Detecting a filename change
Searching by filename is useful if you're sure a file name has not changed. However, if a user changes a file name in an attempt to disguise it, you can still use Forensic File Search to track the file's existence based on its MD5 or SHA256 hash value. In most cases, Forensic File Search detects the initial file creation event on a user's device with the original filename, so you should find at least one result with that name. The file event data includes the MD5 and SHA256 hashes, which you can then use to perform a second search to look for additional copies of the file with the same content but a different name.

Video

Watch the short video tutorial below for another example of how you can use Forensic File Search to locate confidential files in unauthorized locations. For more videos, visit the Code42 University.

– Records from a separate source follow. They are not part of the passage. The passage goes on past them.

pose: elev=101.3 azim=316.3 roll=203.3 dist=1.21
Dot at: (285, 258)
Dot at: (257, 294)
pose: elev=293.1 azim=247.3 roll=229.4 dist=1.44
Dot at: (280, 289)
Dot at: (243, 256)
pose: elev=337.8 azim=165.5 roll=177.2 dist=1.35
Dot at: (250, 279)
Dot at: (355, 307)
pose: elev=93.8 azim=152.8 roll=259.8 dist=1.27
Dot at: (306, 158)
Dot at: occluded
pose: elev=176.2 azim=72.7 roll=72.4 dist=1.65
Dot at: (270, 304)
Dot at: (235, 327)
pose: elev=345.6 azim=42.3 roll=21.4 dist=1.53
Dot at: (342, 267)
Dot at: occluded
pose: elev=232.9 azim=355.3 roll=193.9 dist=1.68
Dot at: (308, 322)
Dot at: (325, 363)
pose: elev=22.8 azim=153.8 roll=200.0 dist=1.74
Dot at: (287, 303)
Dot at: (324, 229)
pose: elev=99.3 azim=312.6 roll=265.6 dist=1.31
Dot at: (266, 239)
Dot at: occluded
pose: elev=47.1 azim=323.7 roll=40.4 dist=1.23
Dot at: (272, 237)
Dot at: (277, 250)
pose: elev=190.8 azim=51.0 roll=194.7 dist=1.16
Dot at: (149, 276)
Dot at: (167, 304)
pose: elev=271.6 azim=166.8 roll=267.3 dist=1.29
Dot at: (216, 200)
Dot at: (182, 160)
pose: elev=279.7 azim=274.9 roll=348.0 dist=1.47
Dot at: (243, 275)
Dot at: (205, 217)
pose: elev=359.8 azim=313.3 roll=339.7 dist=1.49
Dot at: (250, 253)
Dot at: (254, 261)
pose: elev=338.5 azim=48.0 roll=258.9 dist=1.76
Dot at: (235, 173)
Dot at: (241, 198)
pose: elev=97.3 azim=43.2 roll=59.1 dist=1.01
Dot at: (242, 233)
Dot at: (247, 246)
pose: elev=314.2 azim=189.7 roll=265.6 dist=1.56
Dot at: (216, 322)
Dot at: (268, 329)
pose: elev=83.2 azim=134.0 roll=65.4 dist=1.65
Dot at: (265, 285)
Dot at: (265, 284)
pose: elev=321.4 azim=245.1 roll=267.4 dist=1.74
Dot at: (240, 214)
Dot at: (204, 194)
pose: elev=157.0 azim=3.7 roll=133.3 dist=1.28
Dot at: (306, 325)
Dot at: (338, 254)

Use case 4: Monitor location of critical files

Scenario

Your organization has a few critical financial files that need to be tightly controlled. Forensic File Search can help you determine if these files exist in unexpected places and/or if they are being stored on devices that belong to unauthorized users.

Steps

Repeat these steps for each critical file:

  1. Obtain the filename.
  2. Obtain the usernames for the users who are authorized to access the file.
  3. Sign in to the Code42 administration console.
  4. Select Investigation > Forensic Search.
  5. Select a date range.
    The date search defaults to Events observed in the last, but you can also choose a specific date and time range.
  6. Select the search type Filename.
  7. Enter the complete filename, including the file extension. Alternatively, use the * wildcard character to search for a partial filename. For example, *financial*.

Search for unauthorized users

  1. Click the plus icon to add a second search criteria.
  2. Select the search type Username (Code42).
  3. Select is not.
  4. Enter the username of the authorized user.
    If there is more than one authorized user, add another is not search criteria for each user.
  5. Click Search / Update Search.
  6. Use these results to determine which users or devices require further investigation. Optionally, click Export Results to download the results as a CSV file for additional analysis. If no results are found, the file only exists in authorized locations.
  7. (Optional) Click Save As to add this to your list of Saved Searches. This is helpful if you plan to perform this search again later.
  8. (Optional) Click the Expand file event details icon icon to expand the event details. In the Filename section, click Most Recent Version or Exact Match to download the file contents.
    Files are only available to download for endpoint events and only for files included in the user's backup file selection.

Video

Watch the short video tutorial below for another example of how you can use Forensic File Search to monitor the location of critical files and save the search criteria for future use. For more videos, visit the Code42 University.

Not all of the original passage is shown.